# [Task to carry out]
Images excepted, the data below must be repeated exactly.
Start of Block
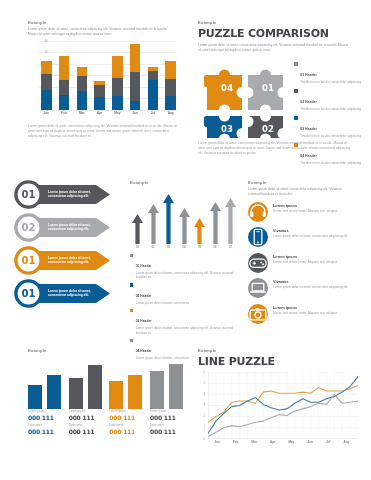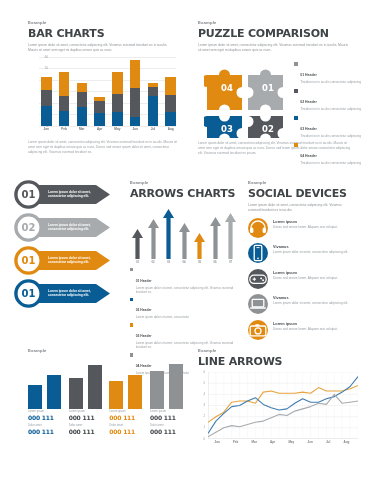"BAR CHARTS" p.h-title { html: <p>BAR CHARTS</p> -> none }
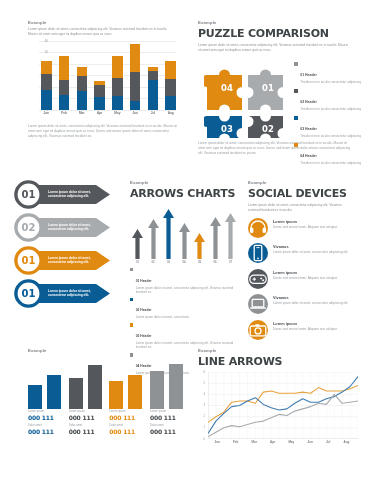"ARROWS CHARTS" p.h-title { html: <p>ARROWS CHARTS</p> -> none }
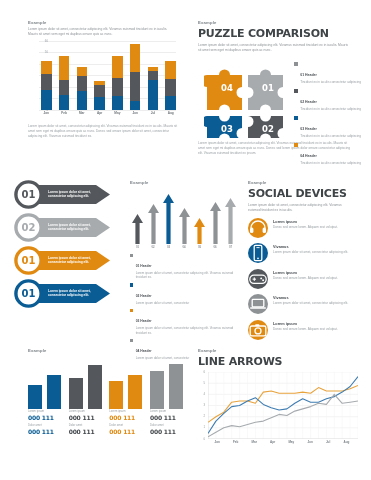"SOCIAL DEVICES" p.h-title { html: <p>SOCIAL DEVICES</p> -> none }
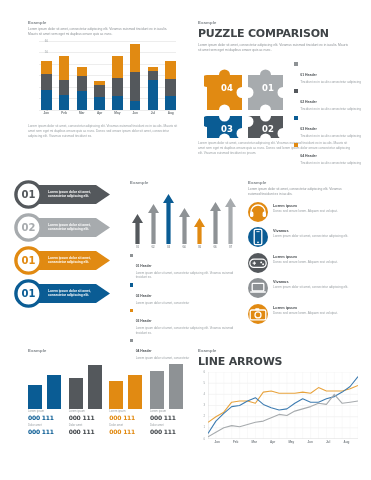"LINE ARROWS" p.h-title { text: ARROWS -> PUZZLE }
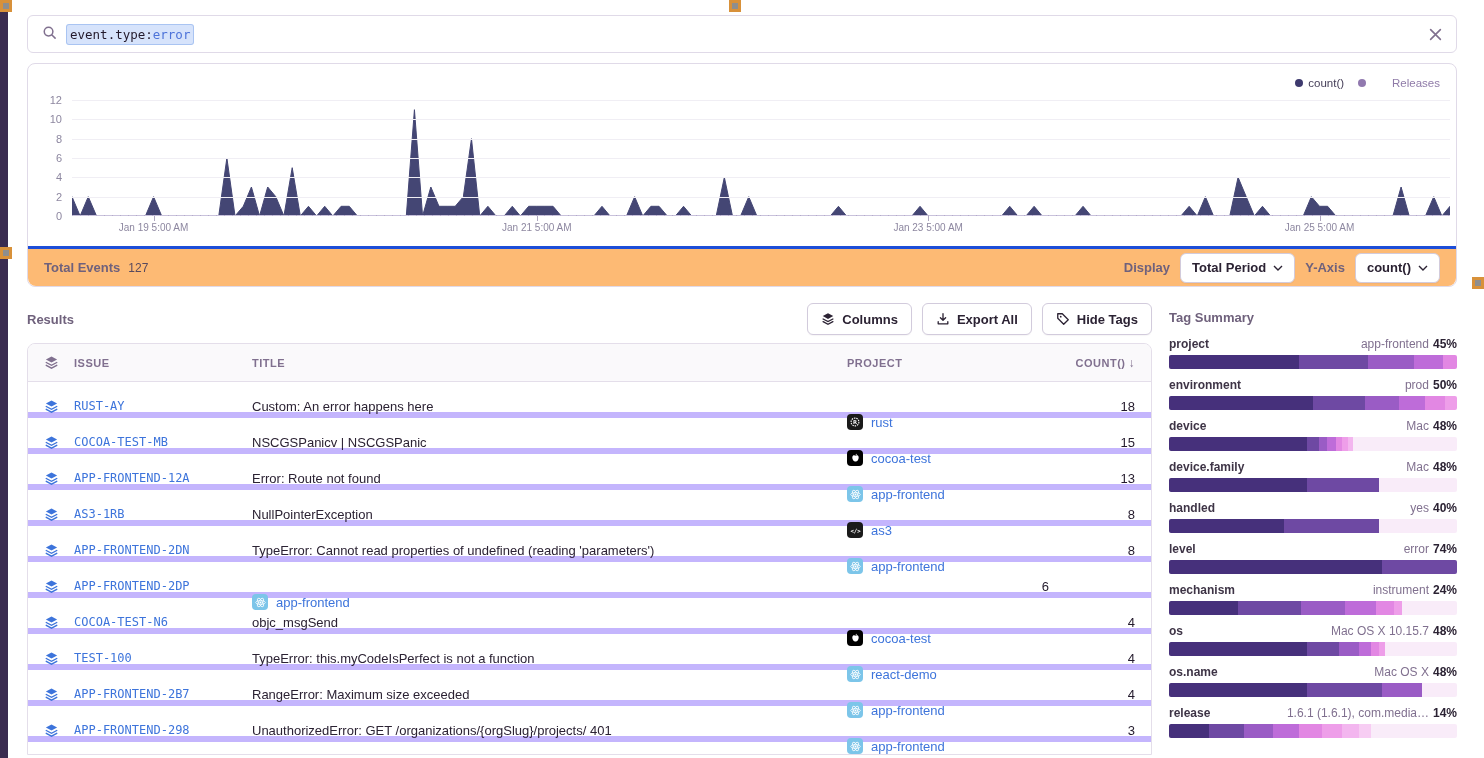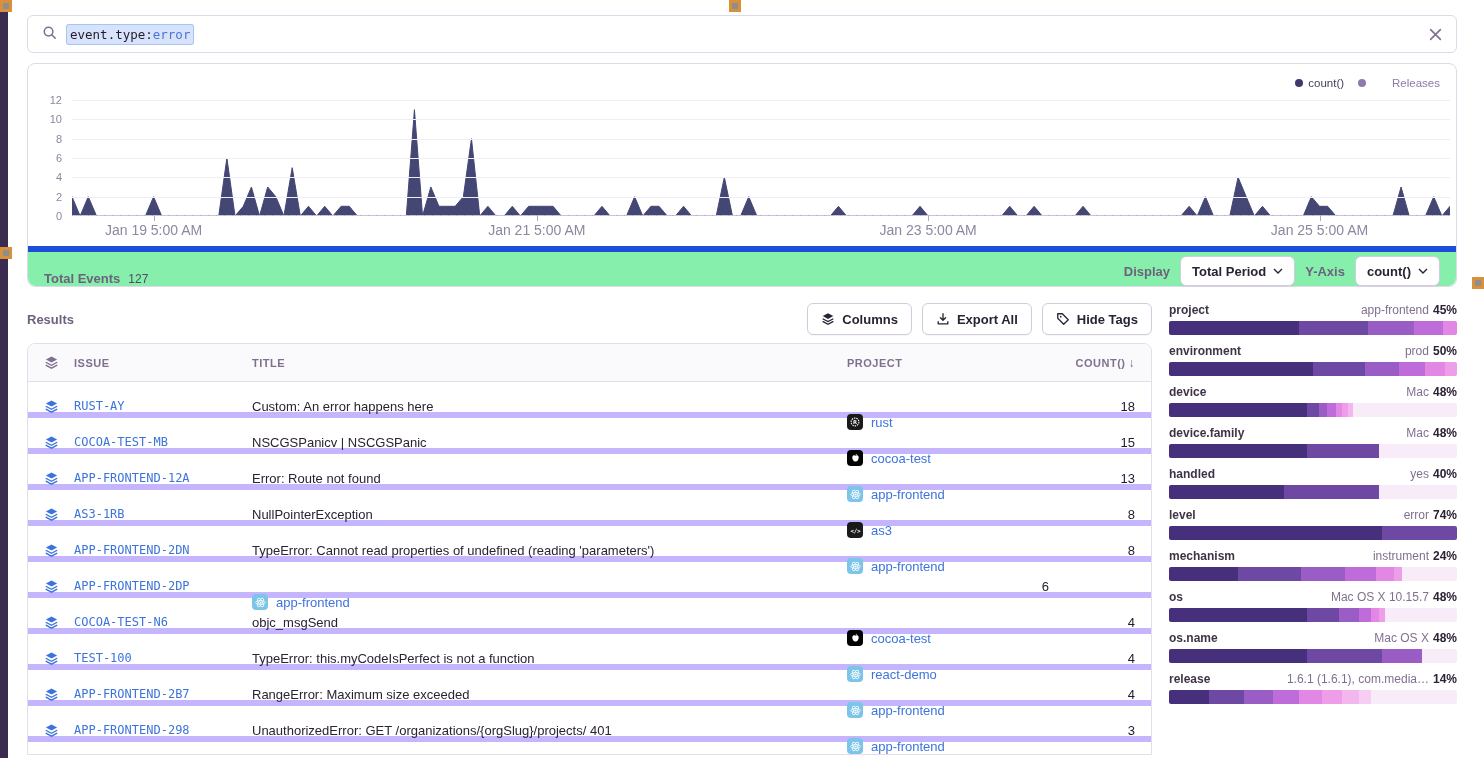"Jan 19 5:00 AM" .x-labels span { font-size: 14px -> 10px }
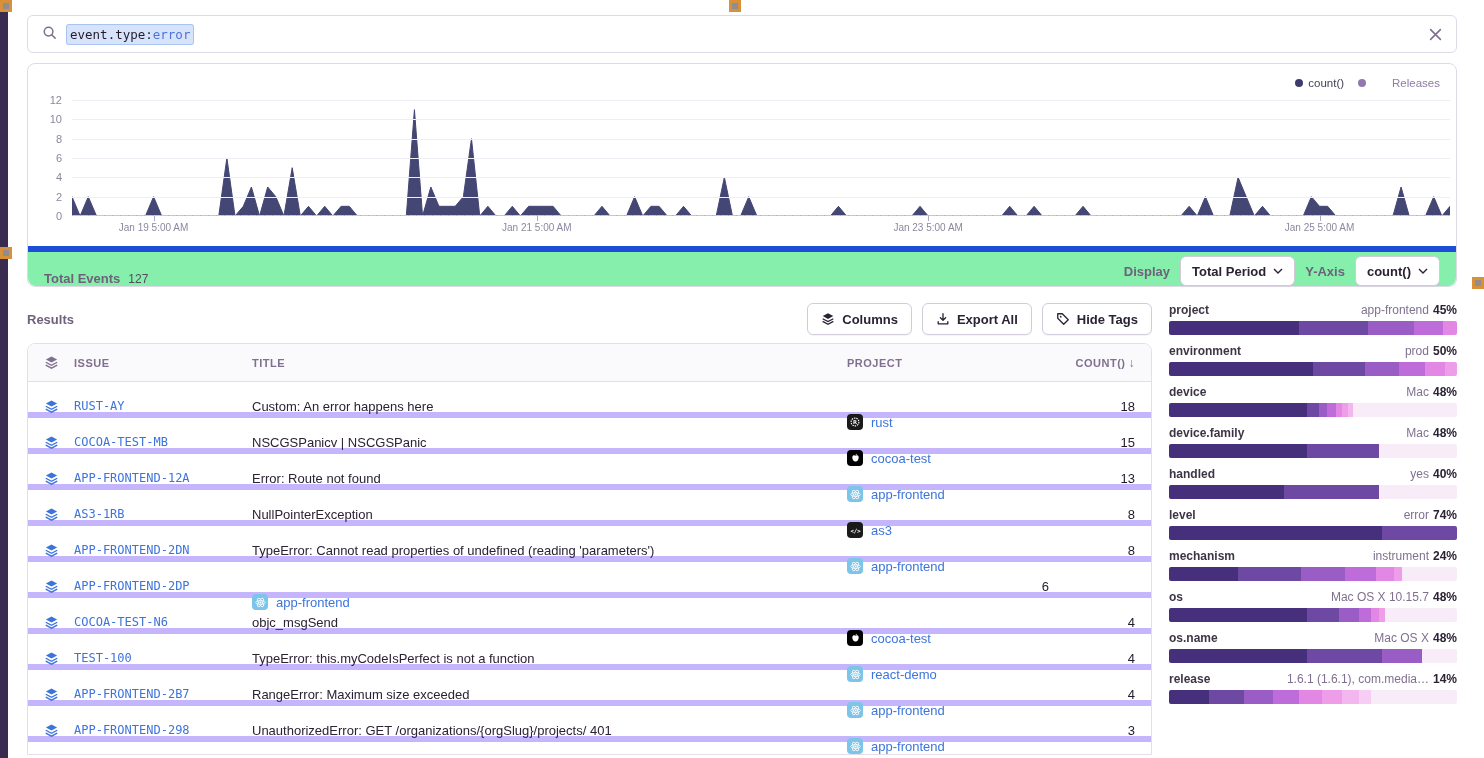"Total Events" .chart-footer { align-items: flex-end -> center; background: #86efac -> #fdba74; border-top: 6px solid #1d4ed8 -> 3px solid #1d4ed8 }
End of Block
# [Task output]
"BAR CHARTS" p.h-title { html: <p>BAR CHARTS</p> -> none }
"ARROWS CHARTS" p.h-title { html: <p>ARROWS CHARTS</p> -> none }
"SOCIAL DEVICES" p.h-title { html: <p>SOCIAL DEVICES</p> -> none }
"LINE ARROWS" p.h-title { text: ARROWS -> PUZZLE }
"Jan 19 5:00 AM" .x-labels span { font-size: 14px -> 10px }
"Total Events" .chart-footer { align-items: flex-end -> center; background: #86efac -> #fdba74; border-top: 6px solid #1d4ed8 -> 3px solid #1d4ed8 }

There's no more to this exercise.